Physical Review E | 2016
Pooneh M. Ara; Ryan G. James; James P. Crutchfield
Modeling a temporal process as if it is Markovian assumes that the present encodes all of a processs history. When this occurs, the present captures all of the dependency between past and future. We recently showed that if one randomly samples in the space of structured processes, this is almost never the case. So, how does the Markov failure come about? That is, how do individual measurements fail to encode the past? and How many are needed to capture dependencies between the past and future? Here, we investigate how much information can be shared between the past and the future but not reflected in the present. We quantify this elusive information, give explicit calculational methods, and outline the consequences, the most important of which is that when the present hides past-future correlation or dependency we must move beyond sequence-based statistics and build state-based models.
Chaos | 2017
Hiroshi Ashikaga; Ryan G. James
A spiral wave is a macroscopic dynamics of excitable media that plays an important role in several distinct systems, including the Belousov-Zhabotinsky reaction, seizures in the brain, and lethal arrhythmia in the heart. Because the spiral wave dynamics can exhibit a wide spectrum of behaviors, its precise quantification can be challenging. Here we present a hybrid geometric and information-theoretic approach to quantifying the spiral wave dynamics. We demonstrate the effectiveness of our approach by applying it to numerical simulations of a two-dimensional excitable medium with different numbers and spatial patterns of spiral waves. We show that, by defining the information flow over the excitable medium, hidden coherent structures emerge that effectively quantify the information transport underlying the spiral wave dynamics. Most importantly, we find that some coherent structures become more clearly defined over a longer observation period. These findings provide validity with our approach to quantitatively characterize the spiral wave dynamics by focusing on information transport. Our approach is computationally efficient and is applicable to many excitable media of interest in distinct physical, chemical, and biological systems. Our approach could ultimately contribute to an improved therapy of clinical conditions such as seizures and cardiac arrhythmia by identifying potential targets of interventional therapies.
Chaos | 2018
Hiroshi Ashikaga; Ryan G. James
A rotor, the rotation center of spiral waves, has been proposed as a causal mechanism to maintain atrial fibrillation (AF) in human. However, our current understanding of the causality between rotors and spiral waves remains incomplete. One approach to improving our understanding is to determine the relationship between rotors and downward causation from the macro-scale collective behavior of spiral waves to the micro-scale behavior of individual components in a cardiac system. This downward causation is quantifiable as inter-scale information flow that can be used as a surrogate for the mechanism that maintains spiral waves. We used a numerical model of a cardiac system and generated a renormalization group with system descriptions at multiple scales. We found that transfer entropy quantified the upward and downward inter-scale information flow between micro- and macro-scale descriptions of the cardiac system with spiral waves.

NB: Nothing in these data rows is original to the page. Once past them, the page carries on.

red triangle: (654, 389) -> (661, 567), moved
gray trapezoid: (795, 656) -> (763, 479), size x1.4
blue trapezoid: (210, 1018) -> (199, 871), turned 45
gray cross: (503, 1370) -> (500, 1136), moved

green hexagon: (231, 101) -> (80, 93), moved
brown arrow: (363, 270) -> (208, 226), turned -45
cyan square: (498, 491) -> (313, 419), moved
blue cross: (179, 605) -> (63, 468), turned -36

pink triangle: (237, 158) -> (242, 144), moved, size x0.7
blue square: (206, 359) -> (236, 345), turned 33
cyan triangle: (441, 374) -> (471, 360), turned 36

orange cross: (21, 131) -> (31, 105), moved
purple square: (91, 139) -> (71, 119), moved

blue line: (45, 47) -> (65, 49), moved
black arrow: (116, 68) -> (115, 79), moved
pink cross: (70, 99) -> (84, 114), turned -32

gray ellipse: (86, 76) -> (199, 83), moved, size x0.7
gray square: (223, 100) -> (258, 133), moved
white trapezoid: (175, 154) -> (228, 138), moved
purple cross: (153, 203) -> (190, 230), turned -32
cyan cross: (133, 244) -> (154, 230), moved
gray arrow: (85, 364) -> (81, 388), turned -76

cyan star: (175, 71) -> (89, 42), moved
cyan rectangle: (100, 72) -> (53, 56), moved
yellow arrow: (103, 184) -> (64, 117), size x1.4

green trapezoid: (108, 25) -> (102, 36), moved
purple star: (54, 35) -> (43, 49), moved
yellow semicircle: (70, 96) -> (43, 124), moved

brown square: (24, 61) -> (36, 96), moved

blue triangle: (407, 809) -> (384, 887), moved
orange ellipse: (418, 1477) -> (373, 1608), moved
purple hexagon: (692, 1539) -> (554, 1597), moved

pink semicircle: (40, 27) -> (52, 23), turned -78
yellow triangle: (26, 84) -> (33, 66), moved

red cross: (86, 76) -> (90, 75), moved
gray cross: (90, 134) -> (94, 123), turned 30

In addition, because the spatial profile of transfer entropy and intrinsic transfer entropy was identical, there were no synergistic effects in the system. Furthermore, inter-scale information flow significantly decreased as the description of the system became more macro-scale. Finally, downward information flow was significantly correlated with the number of rotors, but the higher numbers of rotors were not necessarily associated with higher downward information flow. This finding contradicts the concept that the rotors are the causal mechanism that maintains spiral waves, and may account for the conflicting evidence from clinical studies targeting rotors to eliminate AF.